From the archive: Ross McWhirter goes to Wimbledon

‘Under the successful surface they certainly have their worries’: Wimbledon 1965.
‘Under the successful surface they certainly have their worries’: Wimbledon 1965. Photograph: Gerry Cranham/The Observer

As might have been expected from the man who co-founded The Guinness Book of Records, Ross McWhirter’s cover story for the Observer Magazine of 20 June 1965 about the Wimbledon tennis tournament was fairly heavy on facts and figures.

McWhirter writes in ‘The Wimbledon Business’ that in 1964 ‘the gross Wimbledon gate was worth more than £250,000’ and outlines its revenue from TV fees, car parking, etc. Costs included, ‘The 60 ball boys employed during the tournament, lent to the club by permission of the Council of Dr Barnardo’s Homes in return for an annual donation.’ Outgoing expenditure was significant, mostly because the courts have to be maintained for 50 weeks in the year outside of the tournament.

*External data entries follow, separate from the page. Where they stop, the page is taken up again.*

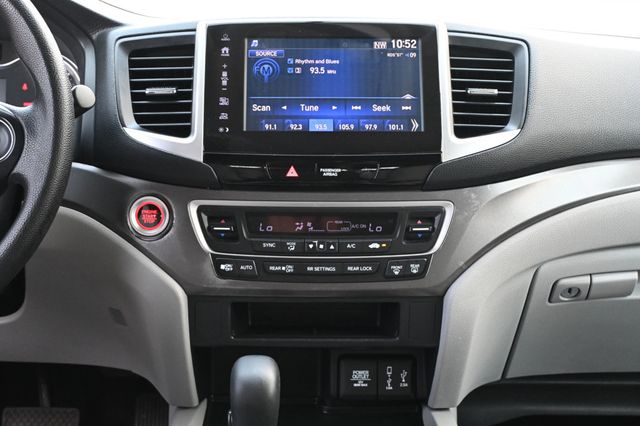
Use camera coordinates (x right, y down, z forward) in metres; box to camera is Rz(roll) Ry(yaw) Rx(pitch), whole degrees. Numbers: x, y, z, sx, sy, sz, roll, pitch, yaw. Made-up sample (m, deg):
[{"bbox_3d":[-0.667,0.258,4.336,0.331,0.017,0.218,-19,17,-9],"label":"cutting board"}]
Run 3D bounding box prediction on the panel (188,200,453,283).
[{"bbox_3d":[0.001,0.028,0.970,0.246,0.078,0.030,0,-15,0],"label":"panel"}]

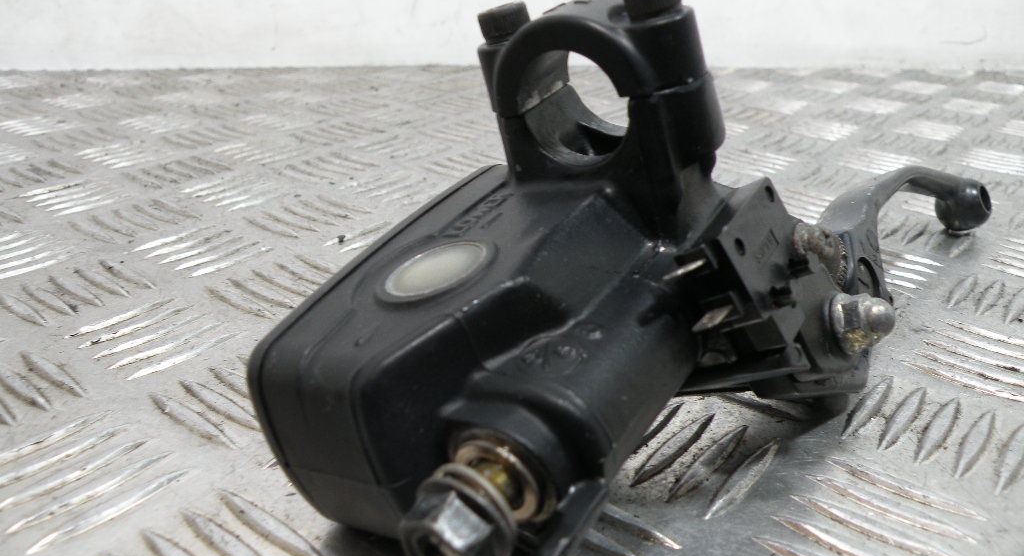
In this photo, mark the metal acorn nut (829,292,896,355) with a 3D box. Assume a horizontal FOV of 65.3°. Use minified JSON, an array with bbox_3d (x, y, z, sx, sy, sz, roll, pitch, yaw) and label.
[{"bbox_3d":[0.078,0.009,0.175,0.012,0.013,0.013,-14,8,42],"label":"metal acorn nut"}]

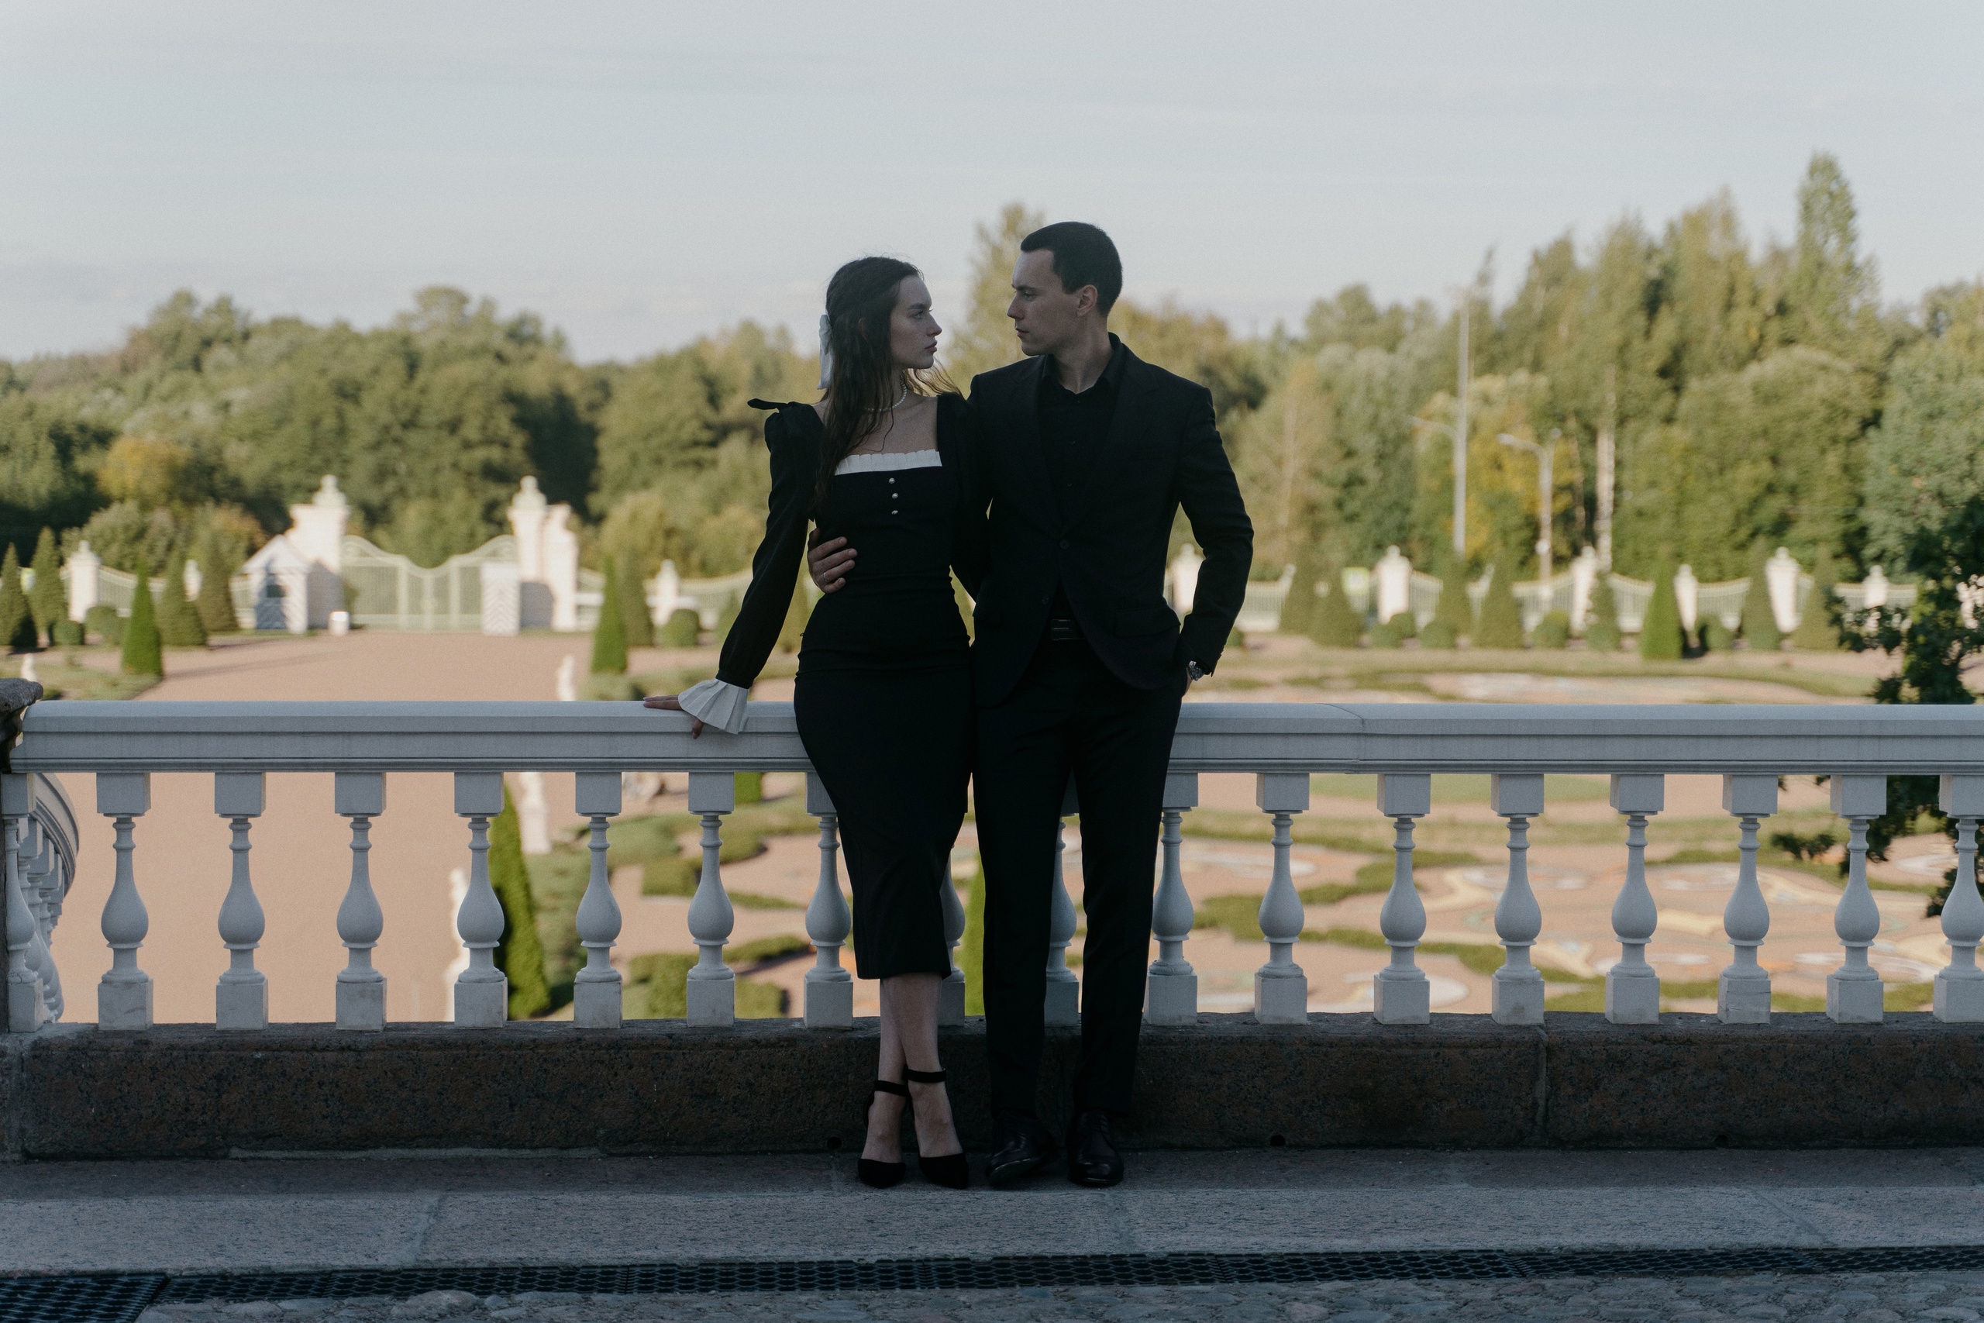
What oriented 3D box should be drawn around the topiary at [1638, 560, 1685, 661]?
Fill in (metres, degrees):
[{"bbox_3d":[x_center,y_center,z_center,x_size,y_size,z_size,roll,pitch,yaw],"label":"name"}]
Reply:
[{"bbox_3d":[19.734,-1.569,113.541,1.279,2.971,1.279,0,4,-3],"label":"topiary"}]

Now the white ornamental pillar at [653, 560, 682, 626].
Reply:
[{"bbox_3d":[-10.479,-2.136,124.798,0.852,2.293,0.852,0,4,-3],"label":"white ornamental pillar"}]

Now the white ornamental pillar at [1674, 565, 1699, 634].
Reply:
[{"bbox_3d":[22.700,-2.051,126.293,0.811,2.239,0.811,0,4,-3],"label":"white ornamental pillar"}]

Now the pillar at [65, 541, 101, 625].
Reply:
[{"bbox_3d":[-31.024,-2.575,131.607,1.032,3.041,1.032,0,3,-5],"label":"pillar"}]

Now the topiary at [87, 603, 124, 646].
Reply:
[{"bbox_3d":[-28.516,-1.216,123.944,1.143,1.301,1.143,0,3,-5],"label":"topiary"}]

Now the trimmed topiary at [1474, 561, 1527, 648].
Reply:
[{"bbox_3d":[15.588,-1.792,118.305,1.546,2.733,1.546,0,4,-3],"label":"trimmed topiary"}]

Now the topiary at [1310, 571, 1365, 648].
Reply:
[{"bbox_3d":[11.489,-1.753,128.300,1.798,2.522,1.798,0,3,-5],"label":"topiary"}]

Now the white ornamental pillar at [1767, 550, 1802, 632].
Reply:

The All England Lawn Tennis and Croquet Club, writes McWhirter, ‘runs what is by common consent easily the best-organised lawn tennis event in the world. Yet under the successful surface they certainly have their worries.’ This was at a time when the tournament was still open only to amateurs, but the committee and members of the club were ‘desperately keen to open Wimbledon to professionals’.

If they allowed that, he argues, ‘the Gordian knot will be cut and Wimbledon’s champion will again become without question the top lawn tennis player in the world… as he used to be in pre-war days.’

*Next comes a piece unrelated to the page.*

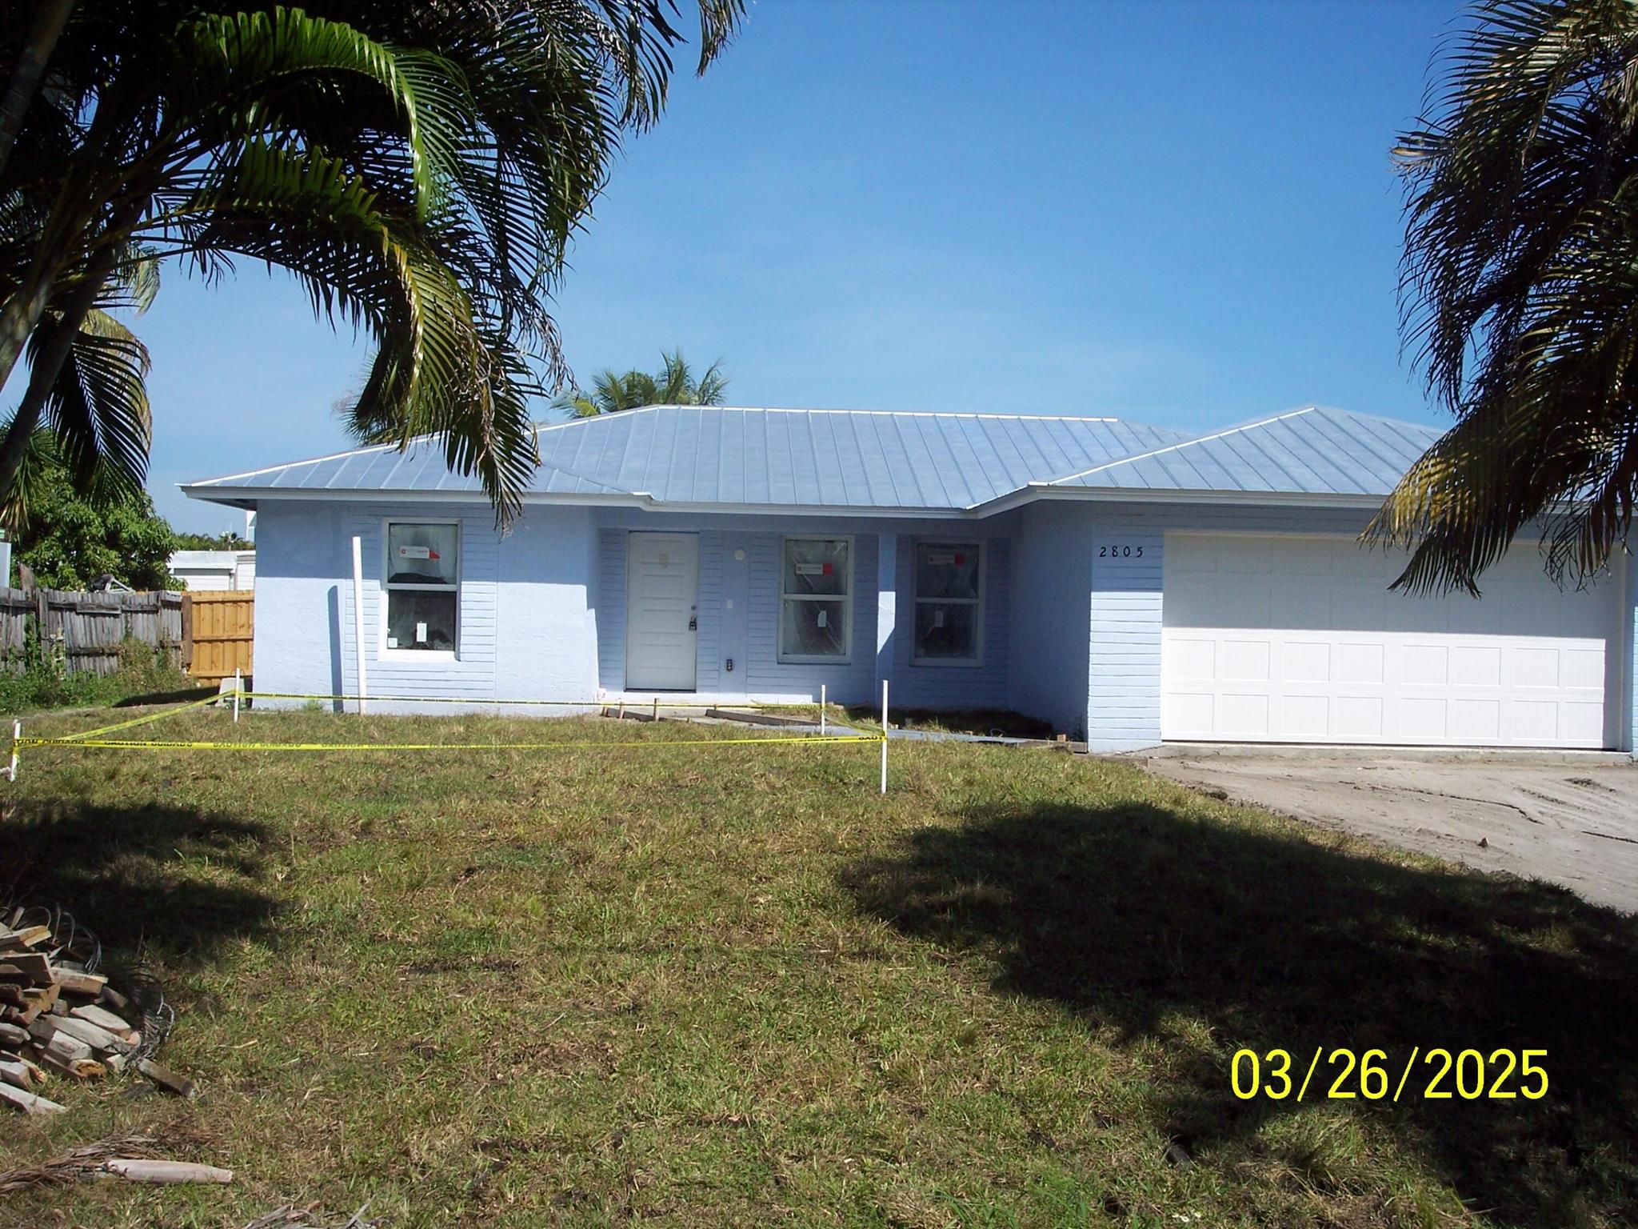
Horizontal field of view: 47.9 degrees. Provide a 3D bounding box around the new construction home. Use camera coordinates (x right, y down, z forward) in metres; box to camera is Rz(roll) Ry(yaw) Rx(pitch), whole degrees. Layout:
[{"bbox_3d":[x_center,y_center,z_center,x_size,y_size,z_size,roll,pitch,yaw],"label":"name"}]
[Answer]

The wait wasn’t long – in 1968 the International Tennis Federation finally voted to allow professionals to play alongside the amateurs.

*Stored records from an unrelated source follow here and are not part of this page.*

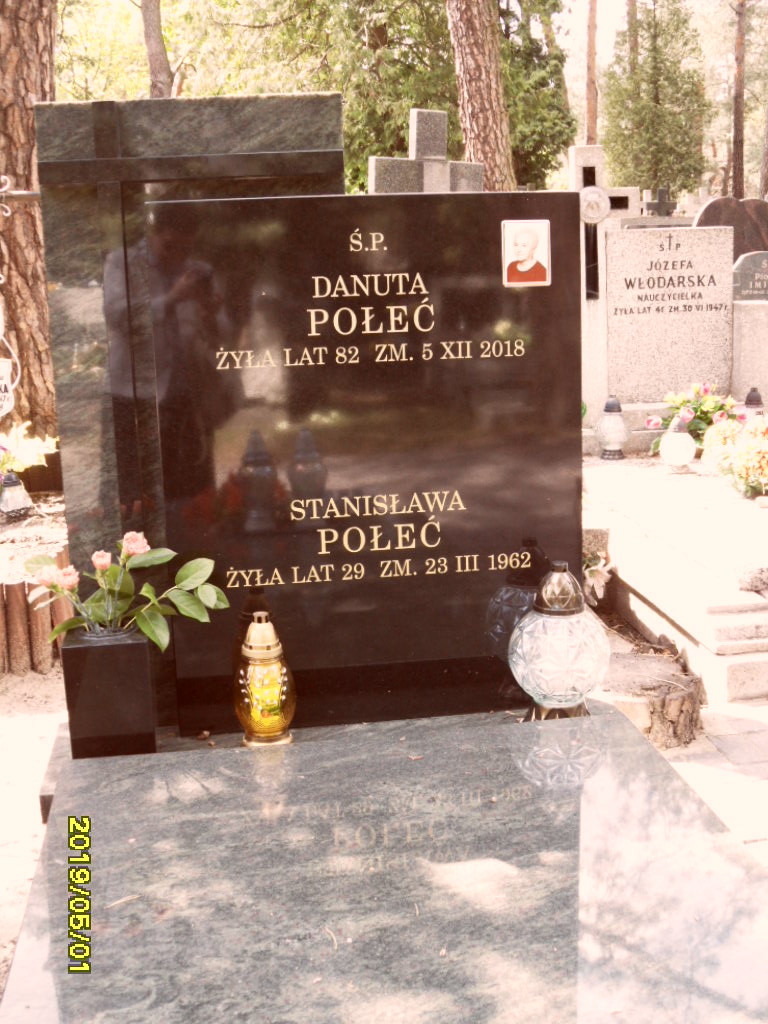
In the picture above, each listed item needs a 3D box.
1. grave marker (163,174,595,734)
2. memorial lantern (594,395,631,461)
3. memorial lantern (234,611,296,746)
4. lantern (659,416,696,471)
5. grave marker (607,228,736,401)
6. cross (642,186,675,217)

McWhirter concedes that the amateur men at Wimbledon are not the best in the world, but says the women players are. It’s a shame then that the great Brazilian tennis player Maria Bueno (‘whose attractions include a fluent serve and frilly pants’) is defined in the article as ‘the daughter of a São Paulo horse-pill manufacturer’. That surely has a strong claim for being a world record in itself.